By using this site, you agree to our updated Privacy Policy and our Terms of Use. Manage your Cookies Settings.
448,804 Members | 1,526 Online
Bytes IT Community
+ Ask a Question
Need help? Post your question and get tips & solutions from a community of 448,804 IT Pros & Developers. It's quick & easy.

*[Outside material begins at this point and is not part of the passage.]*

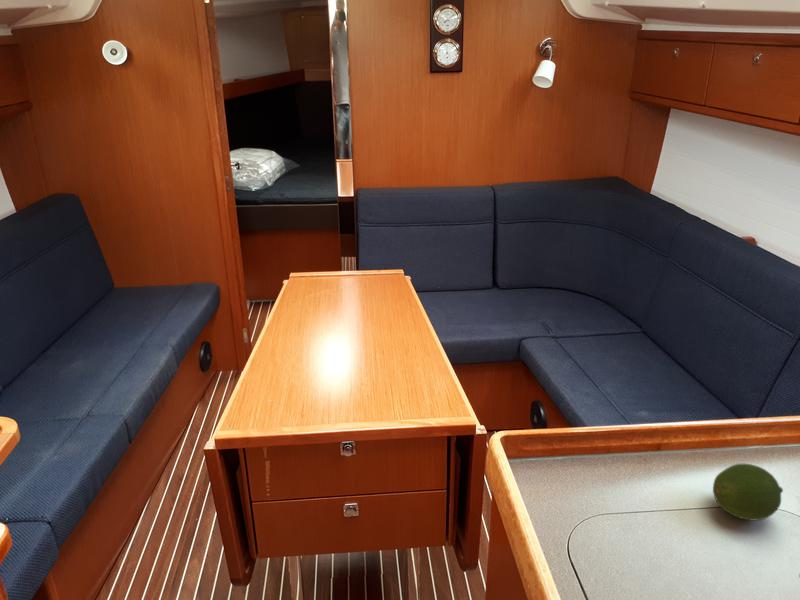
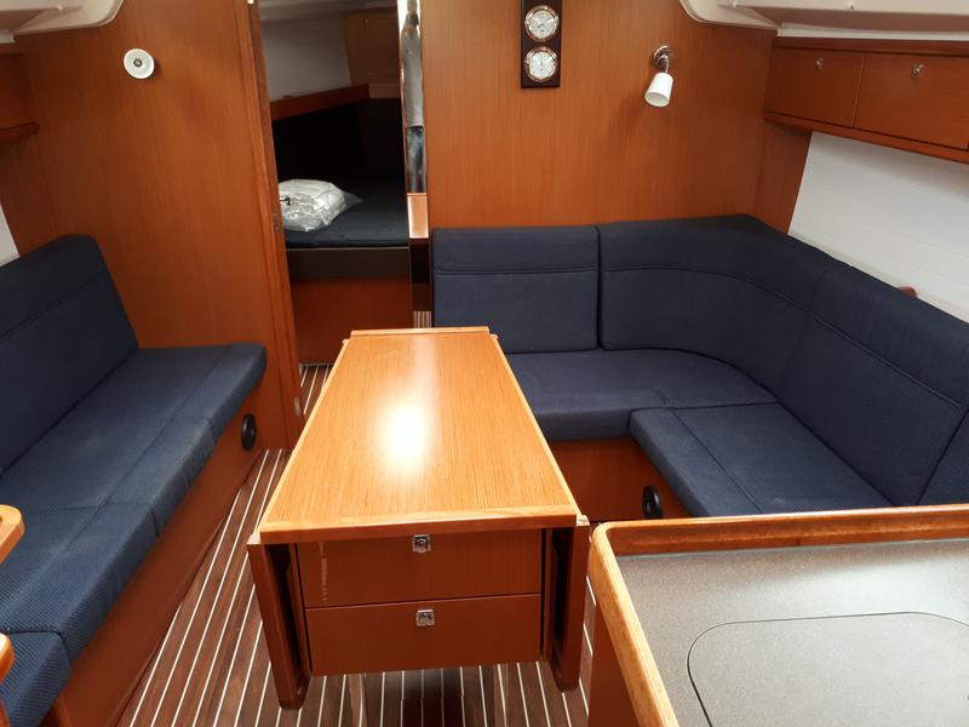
- fruit [712,463,784,522]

compress html output with php?

P: n/a
HI I know about
ob_start( 'ob_gzhandler' );
But I'm looking for something that removes all line breaks and extra
whitespace in the html before sending it to the visitor's browser. Is
this possible?

Cheers,
Ciarán

Mar 23 '07 #1
Share this Question
Share on Google+
11 Replies


P: n/a
Hi,

This comment has an example of stripping whitespace:

http://ru.php.net/manual/en/function.ob-start.php#71953

On Mar 22, 9:48 pm, "Ciaran" <cronok...@hotmail.comwrote:
HI I know about
ob_start( 'ob_gzhandler' );
But I'm looking for something that removes all line breaks and extra
whitespace in the html before sending it to the visitor's browser. Is
this possible?

Cheers,
Ciarán

Mar 23 '07 #2

P: n/a
Hmm, yeah looks good. Thanks a lot Peter.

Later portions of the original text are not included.